*Brief*
Reproduce the text lines of all the records below word for word, leaving out the pictures.

++++++++++++++++++++

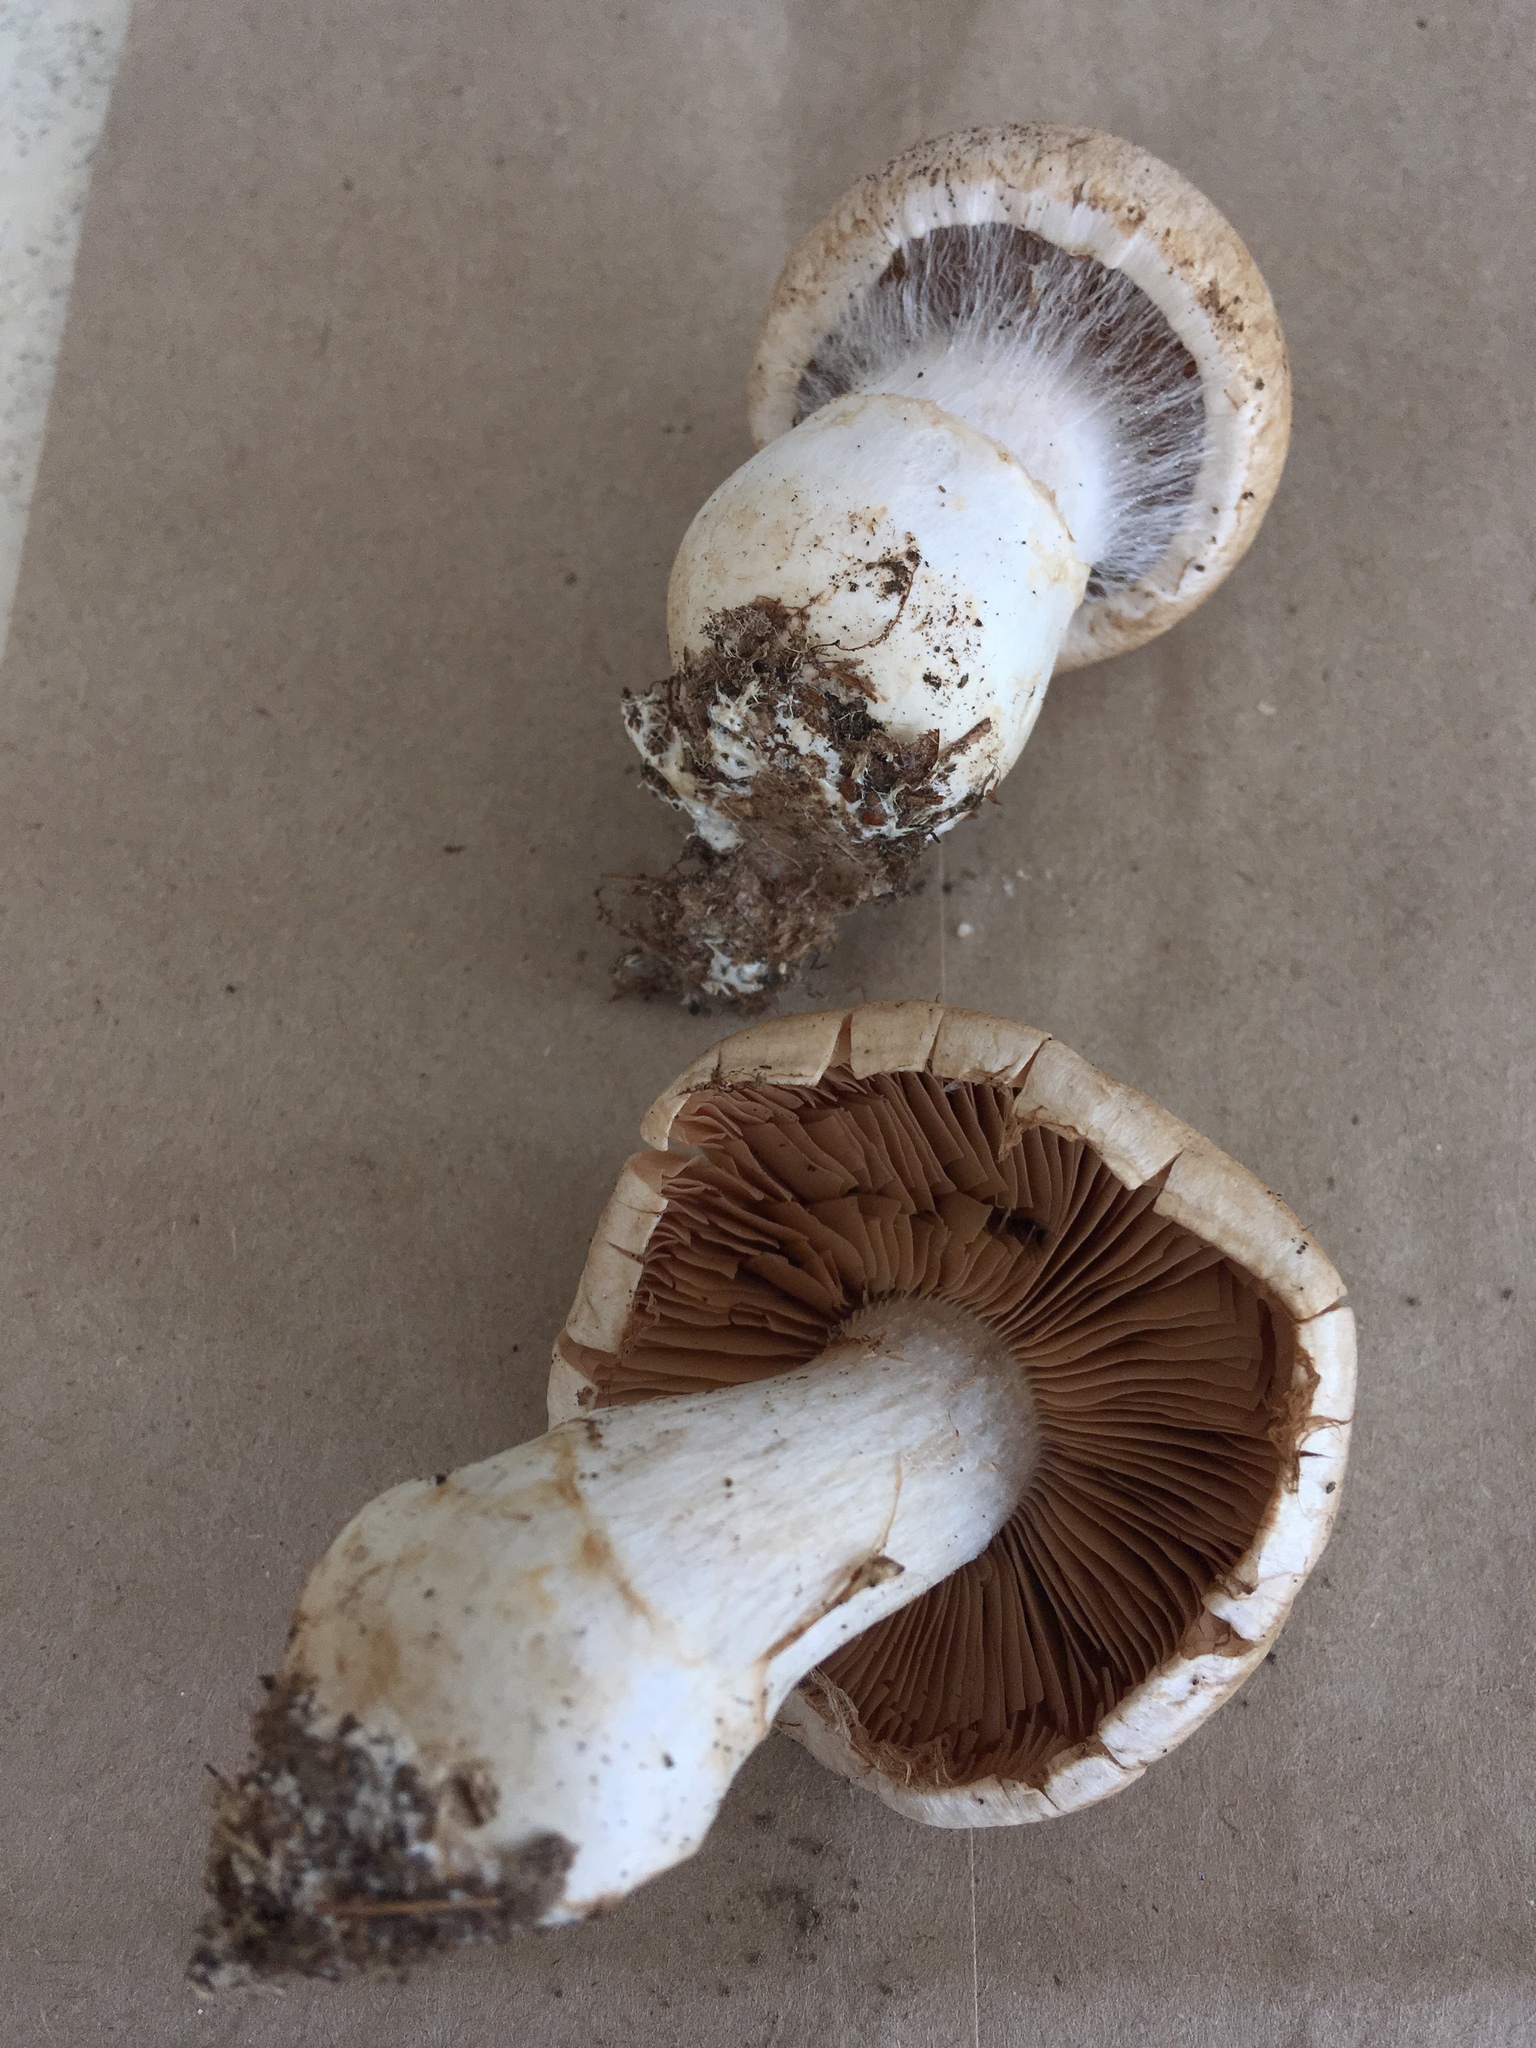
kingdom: Fungi
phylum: Basidiomycota
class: Agaricomycetes
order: Agaricales
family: Cortinariaceae
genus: Cortinarius
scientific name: Cortinarius firmus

++++++++++++++++++++

*Result of this task*
kingdom: Fungi
phylum: Basidiomycota
class: Agaricomycetes
order: Agaricales
family: Cortinariaceae
genus: Cortinarius
scientific name: Cortinarius firmus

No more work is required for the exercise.